Temperature-insensitive nanomechanical clocks in CMOS oxides

For nearly a century, quartz has been the material of choice for stable clock generation due to its temperature-insensitive stiffness, which enables mechanical oscillations with frequency instability as low as a few parts per million (ppm) across extended temperature ranges. However, the specialized processing of quartz prevents its integration within complementary metal-oxide semiconductor (CMOS) chips. The reliance on off-chip quartz clocks limits central processing units from fully utilizing emerging massively parallel computing architectures, where spatially and spectrally distributed, independent clocking is essential for achieving high speed and low power consumption. Additionally, quartz lacks inherent frequency-tuning mechanisms, limiting its ability to reduce instability levels below the part-per-billion (ppb) range, as required for precision timekeeping applications.

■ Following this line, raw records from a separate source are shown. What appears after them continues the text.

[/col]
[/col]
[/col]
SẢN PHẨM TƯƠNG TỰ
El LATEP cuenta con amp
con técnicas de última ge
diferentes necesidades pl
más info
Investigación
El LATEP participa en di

In this work, we present an approach to match and even surpass the temperature stability of quartz in nanomechanical resonators implemented using oxides available in CMOS processes. By leveraging the composition-dependent phase transformations, we engineer the stiffness of hafnium-zirconium oxide (HZO) to complement the temperature characteristics of amorphous silicon dioxide (SiO ₂ ). This enables the creation of temperature-insensitive HZO-SiO2 nano-resonators with frequency drifts as small as 9 ppm over a 120°C range. Furthermore, by exploiting the electric-field control of HZO’s structure, we actively tune stiffness, reducing the temperature instability of HZO-SiO ₂ nano-resonators to ± 0.25 ppb. This advancement opens the possibility of replacing off-chip clocks with on-chip nanoscale alternatives that offer significantly higher stability.